■ **EXERCISE GOAL**: Give every line of the rows below as a Markdown table with the columns Number and Text, numbering the lines in order and omitting any blank lines. Leave the pictures out of the answer.

■ **LISTED ENTRIES**:
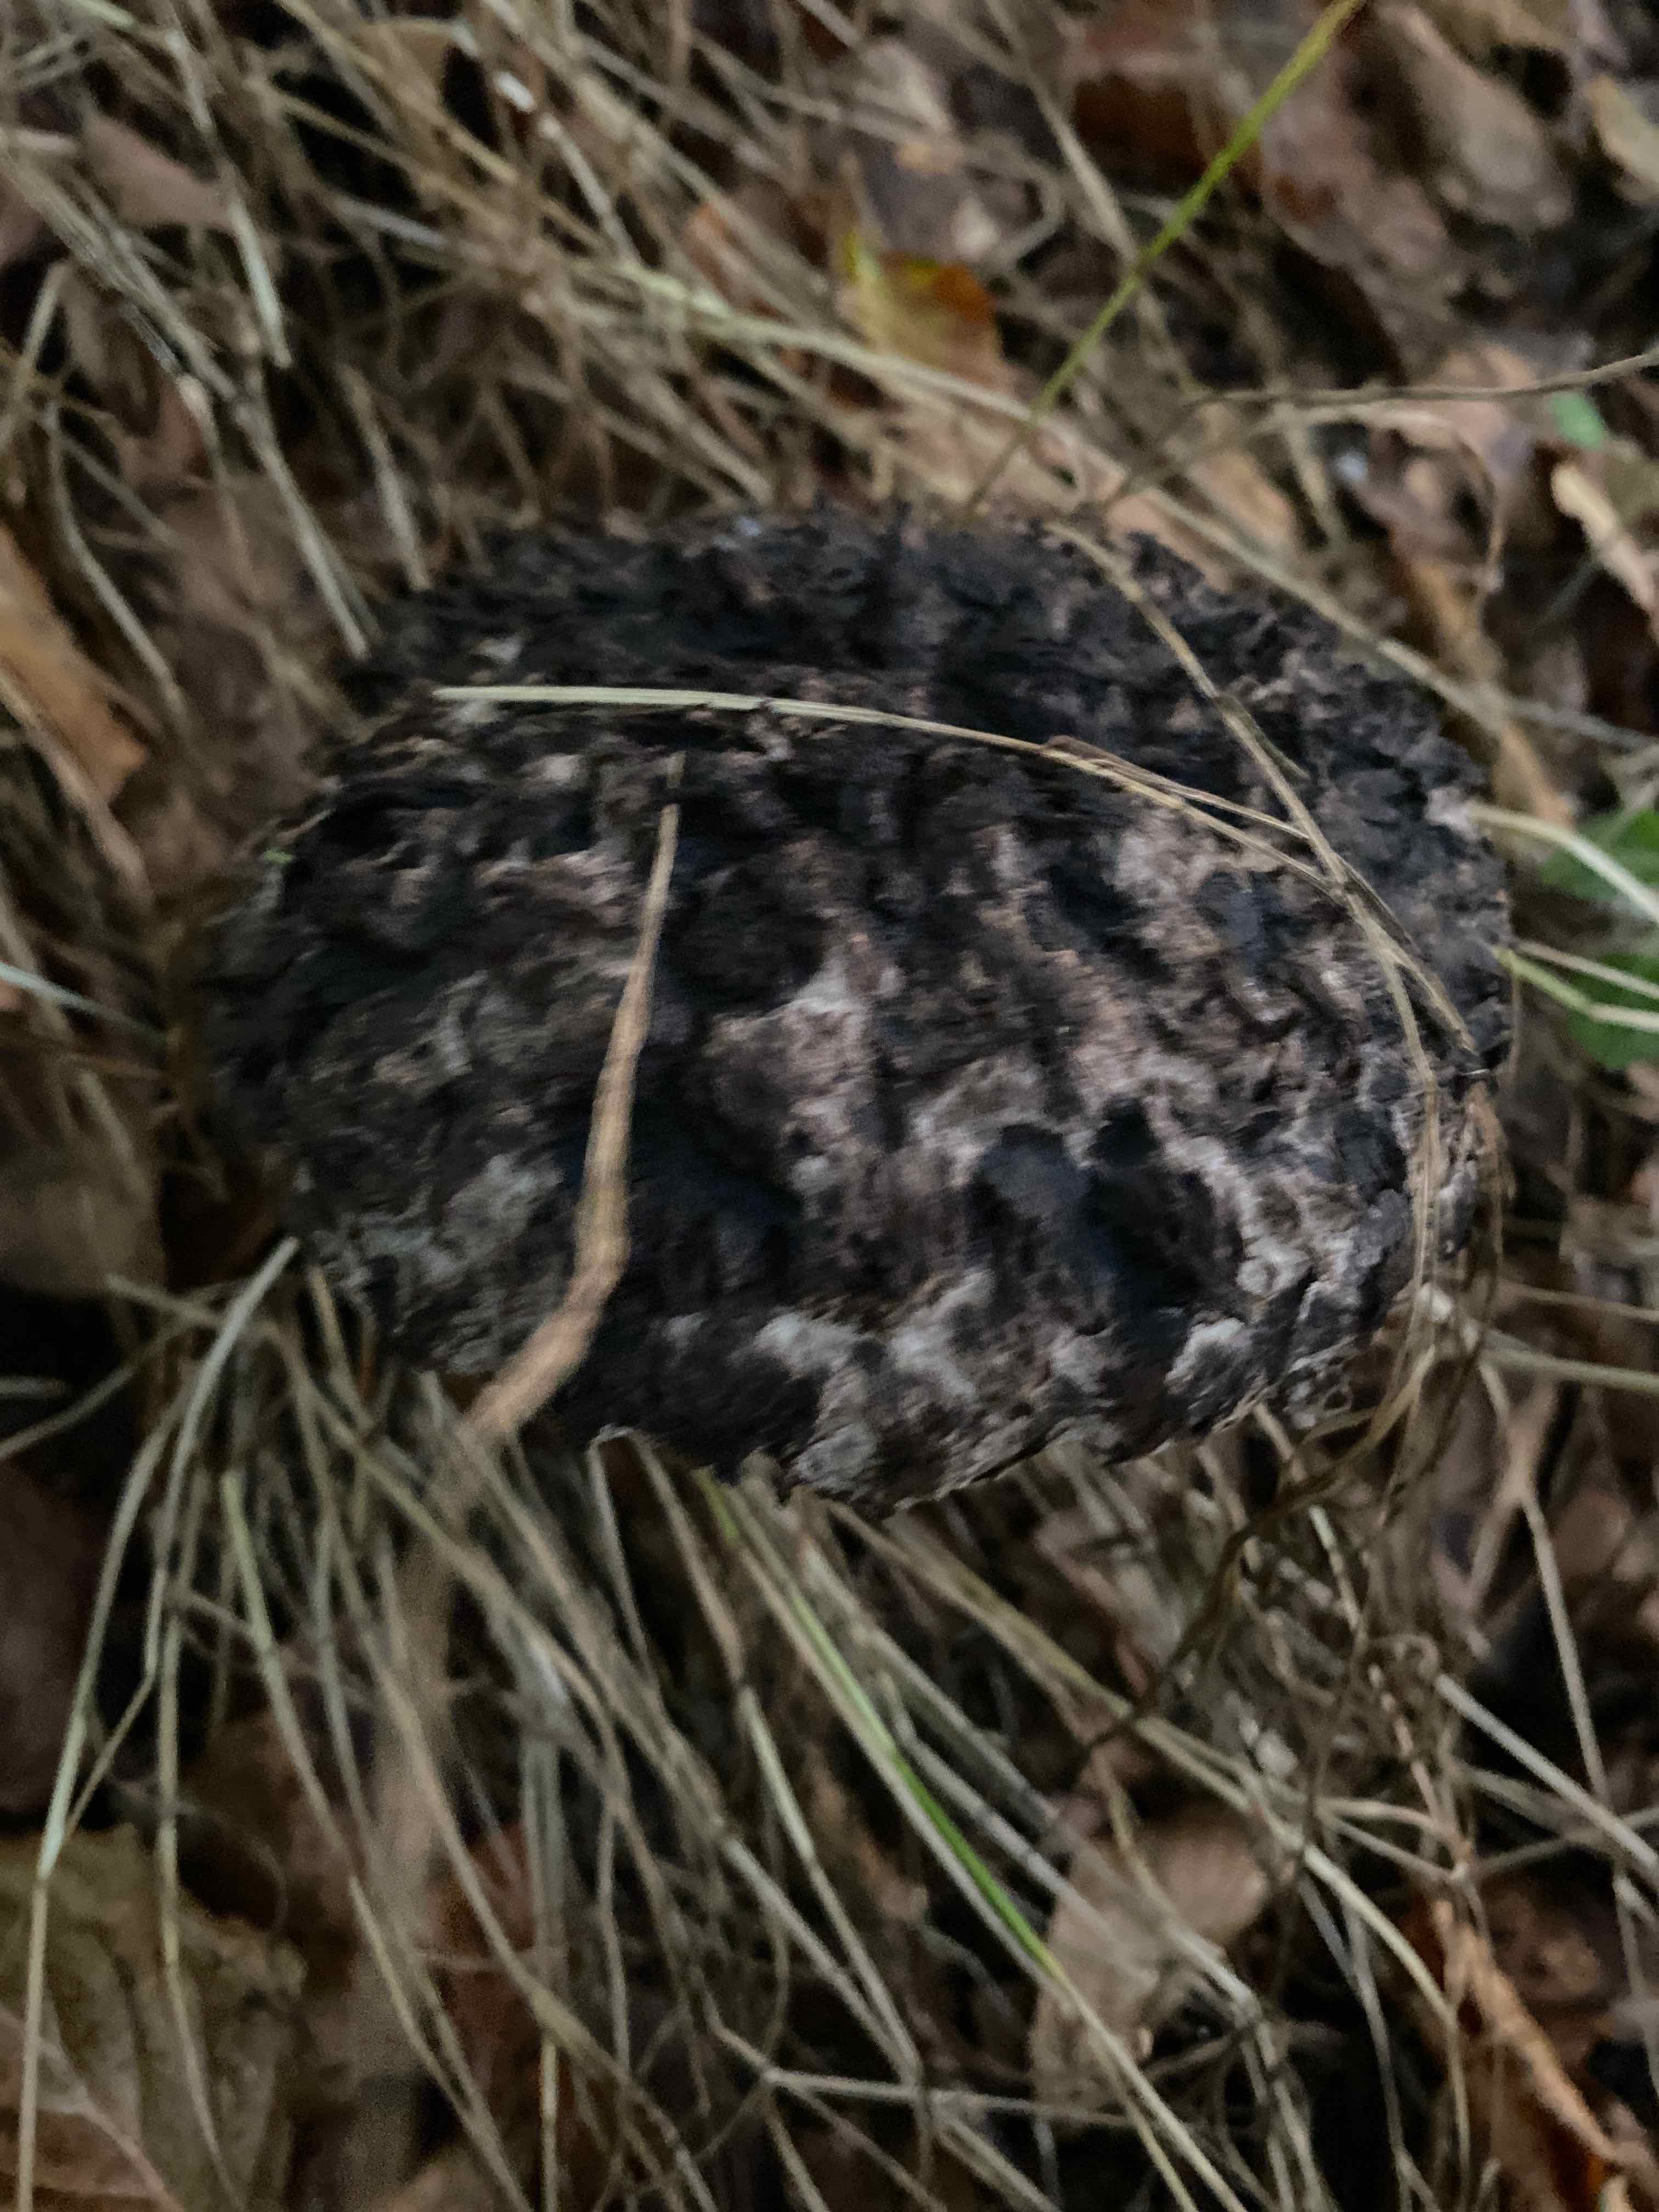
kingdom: Fungi
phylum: Basidiomycota
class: Agaricomycetes
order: Boletales
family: Boletaceae
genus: Strobilomyces
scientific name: Strobilomyces strobilaceus
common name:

■ **SOLUTION FOR THIS TASK**:
| Number | Text |
|---|---|
| 1 | kingdom: Fungi |
| 2 | phylum: Basidiomycota |
| 3 | class: Agaricomycetes |
| 4 | order: Boletales |
| 5 | family: Boletaceae |
| 6 | genus: Strobilomyces |
| 7 | scientific name: Strobilomyces strobilaceus |
| 8 | common name: |